Data extracts section start
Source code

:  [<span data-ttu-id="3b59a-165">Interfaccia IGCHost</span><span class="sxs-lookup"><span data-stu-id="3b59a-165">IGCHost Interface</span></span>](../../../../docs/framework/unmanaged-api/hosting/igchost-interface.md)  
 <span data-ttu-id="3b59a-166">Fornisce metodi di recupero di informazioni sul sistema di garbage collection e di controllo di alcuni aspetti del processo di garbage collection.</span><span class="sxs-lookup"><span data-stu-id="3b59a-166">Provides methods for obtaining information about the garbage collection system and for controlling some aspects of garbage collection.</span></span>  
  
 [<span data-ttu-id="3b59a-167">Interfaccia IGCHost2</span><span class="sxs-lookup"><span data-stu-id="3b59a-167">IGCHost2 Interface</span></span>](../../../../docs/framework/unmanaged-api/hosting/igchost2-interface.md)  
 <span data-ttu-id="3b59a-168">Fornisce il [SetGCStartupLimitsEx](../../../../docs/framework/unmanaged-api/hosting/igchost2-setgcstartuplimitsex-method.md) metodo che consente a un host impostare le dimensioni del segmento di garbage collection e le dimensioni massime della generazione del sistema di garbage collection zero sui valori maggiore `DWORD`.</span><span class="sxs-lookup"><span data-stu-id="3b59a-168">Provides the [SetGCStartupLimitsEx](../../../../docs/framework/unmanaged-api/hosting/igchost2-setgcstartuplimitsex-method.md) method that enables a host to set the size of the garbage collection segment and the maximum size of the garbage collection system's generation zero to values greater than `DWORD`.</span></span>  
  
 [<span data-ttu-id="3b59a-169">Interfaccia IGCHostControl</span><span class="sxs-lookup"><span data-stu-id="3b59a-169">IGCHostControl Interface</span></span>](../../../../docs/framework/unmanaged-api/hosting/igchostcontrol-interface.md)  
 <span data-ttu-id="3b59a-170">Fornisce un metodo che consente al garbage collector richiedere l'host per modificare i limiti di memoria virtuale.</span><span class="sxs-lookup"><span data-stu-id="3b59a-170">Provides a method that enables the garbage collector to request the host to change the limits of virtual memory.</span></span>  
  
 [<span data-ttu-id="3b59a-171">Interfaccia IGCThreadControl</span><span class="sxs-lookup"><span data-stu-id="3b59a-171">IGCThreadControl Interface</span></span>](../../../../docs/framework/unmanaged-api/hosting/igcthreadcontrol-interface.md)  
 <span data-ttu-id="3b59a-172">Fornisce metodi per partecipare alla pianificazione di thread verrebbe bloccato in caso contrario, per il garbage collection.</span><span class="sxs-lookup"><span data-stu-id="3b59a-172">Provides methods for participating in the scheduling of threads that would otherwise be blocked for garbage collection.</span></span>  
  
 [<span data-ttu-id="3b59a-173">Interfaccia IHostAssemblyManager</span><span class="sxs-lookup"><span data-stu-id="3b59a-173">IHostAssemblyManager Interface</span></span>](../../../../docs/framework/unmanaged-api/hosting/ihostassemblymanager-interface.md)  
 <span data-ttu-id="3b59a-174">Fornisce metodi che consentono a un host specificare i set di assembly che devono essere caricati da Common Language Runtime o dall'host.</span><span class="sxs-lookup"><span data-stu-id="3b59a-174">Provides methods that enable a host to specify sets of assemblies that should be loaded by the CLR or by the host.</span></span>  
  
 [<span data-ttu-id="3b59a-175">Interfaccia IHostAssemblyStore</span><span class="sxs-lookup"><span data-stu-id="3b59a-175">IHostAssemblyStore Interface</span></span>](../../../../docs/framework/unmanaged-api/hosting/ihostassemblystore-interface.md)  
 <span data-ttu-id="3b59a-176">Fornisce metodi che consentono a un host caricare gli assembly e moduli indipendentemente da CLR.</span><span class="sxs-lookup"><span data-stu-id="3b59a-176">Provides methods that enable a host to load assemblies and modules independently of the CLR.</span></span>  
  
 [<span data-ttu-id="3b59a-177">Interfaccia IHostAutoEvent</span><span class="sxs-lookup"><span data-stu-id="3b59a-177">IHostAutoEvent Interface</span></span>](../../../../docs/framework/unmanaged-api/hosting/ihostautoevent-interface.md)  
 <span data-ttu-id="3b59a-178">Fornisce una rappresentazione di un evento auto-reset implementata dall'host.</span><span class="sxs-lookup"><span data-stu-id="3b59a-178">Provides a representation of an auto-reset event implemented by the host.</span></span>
Data extracts section end
▶ [Task item]: Which lines in the items above contain the word "rappresentazione"? Copy each of those lines in full.

▶ [Answer space]:
 <span data-ttu-id="3b59a-178">Fornisce una rappresentazione di un evento auto-reset implementata dall'host.</span><span class="sxs-lookup"><span data-stu-id="3b59a-178">Provides a representation of an auto-reset event implemented by the host.</span></span>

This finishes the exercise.